“… always being prepared to make a defense to anyone who asks you for a reason for the hope that is in you; yet do it with gentleness and respect.” 1 Peter 3:15
“You have something that I don’t have, and I want to know why. What makes you different?”
This was my seventy-two-year-old father’s question from his hospital bed. He was terminally ill with a rare, untreatable cancer. Time was running out. And he wanted to know what made me different.
I told him it was my relationship with Jesus, a personal, intentional walk that held me through everything life threw at me, including my own cancer diagnosis five years earlier. He responded, “I want what you have. Will you be my spiritual mentor for whatever time I have left?” Eyes filled with tears, I agreed.
For the remaining weeks of his life, I prayed and talked about God’s Word with him daily. We sang hymns from his childhood and planned his funeral together.
Nine days before his death, I held his hand as he asked Jesus to be his Savior. That experience is one of the deepest blessings of my life.

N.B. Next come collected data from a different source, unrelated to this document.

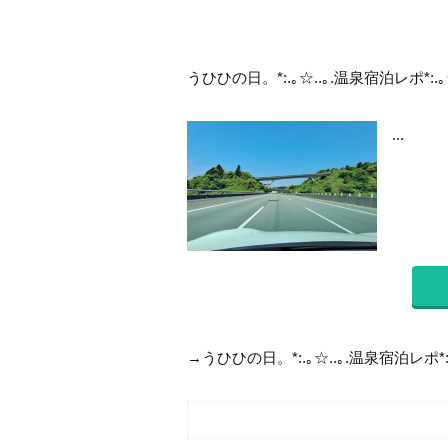
うひひの日。*:.｡☆..｡.温泉宿泊レポ*:.｡
...
→うひひの日。*:.｡☆..｡.温泉宿泊レポ*: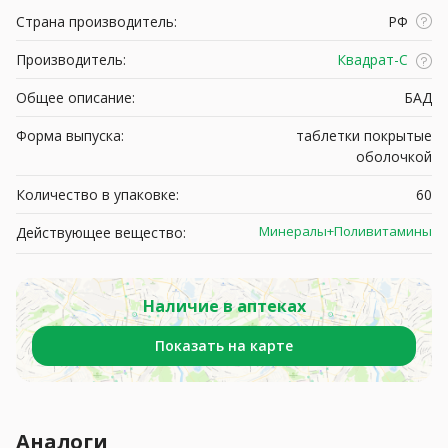
Страна производитель:
РФ
Производитель:
Квадрат-С
Общее описание:
БАД
Форма выпуска:
таблетки покрытые
оболочкой
Количество в упаковке:
60
Минералы+Поливитамины
Действующее вещество:
Наличие в аптеках
Показать на карте
Аналоги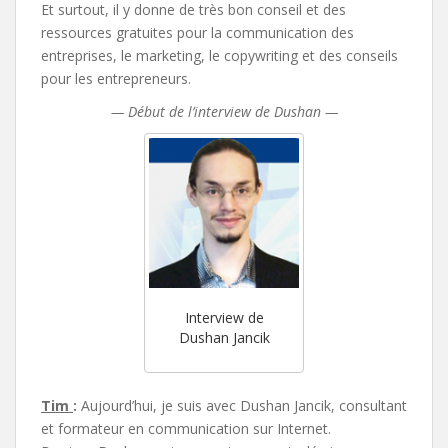
Et surtout, il y donne de très bon conseil et des
ressources gratuites pour la communication des
entreprises, le marketing, le copywriting et des conseils
pour les entrepreneurs.
— Début de l’interview de Dushan —
Interview de
Dushan Jancik
Tim
:
Aujourd’hui, je suis avec Dushan Jancik, consultant
et formateur en communication sur Internet.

His question helped shape my thoughts about evangelism.
Peter writes that we should be prepared to explain the reason for the hope within us. His audience is Christians scattered as “sojourners and exiles” (1 Pet 2:11), living under Roman rule hostile to their faith and way of life. They cannot hide their differences because their values set them apart.
Peter’s strategy isn’t out loud evangelism. Instead, exhibit good behavior in Christ, behavior that even critics have to respect. Live in such a way that people are driven to ask “What makes you different? What is the reason for the hope I see in you?”

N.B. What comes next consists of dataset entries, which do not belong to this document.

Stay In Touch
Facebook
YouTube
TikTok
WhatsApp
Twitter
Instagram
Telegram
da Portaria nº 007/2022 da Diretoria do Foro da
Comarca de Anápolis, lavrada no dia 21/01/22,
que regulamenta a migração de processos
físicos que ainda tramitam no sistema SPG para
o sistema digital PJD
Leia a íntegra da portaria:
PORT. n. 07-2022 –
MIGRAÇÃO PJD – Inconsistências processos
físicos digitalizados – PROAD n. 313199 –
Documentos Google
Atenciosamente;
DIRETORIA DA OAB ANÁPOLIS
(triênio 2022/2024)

What if evangelism is less about what we say in planned events of ministry and more about who we are in unplanned moments? Peter calls us to readiness, but not to rehearsed scripts. He calls us to hearts that love the Lord so much that hope just spills out of us. When we respond to stress with peace, to injustice with grace, to loss with hope, people notice.
Don’t wait for a platform to share Jesus. Live in such a way that your everyday hope prompts the question—then be ready with the answer.
Prayer: Lord, fill me with such visible hope that others can’t help but notice. When life is hard, let me point to You through my peace, my grace, my trust. Prepare my heart to answer gently when someone asks what makes me different. Make my life an invitation to know You. In Jesus’ name, Amen.
Want more?
Read Matthew 5:14–16. Where could your light shine brighter? Is there a fear compelling you to dim your light? If so, how can you let your light shine more intentionally this week? Who needs to see Jesus through you?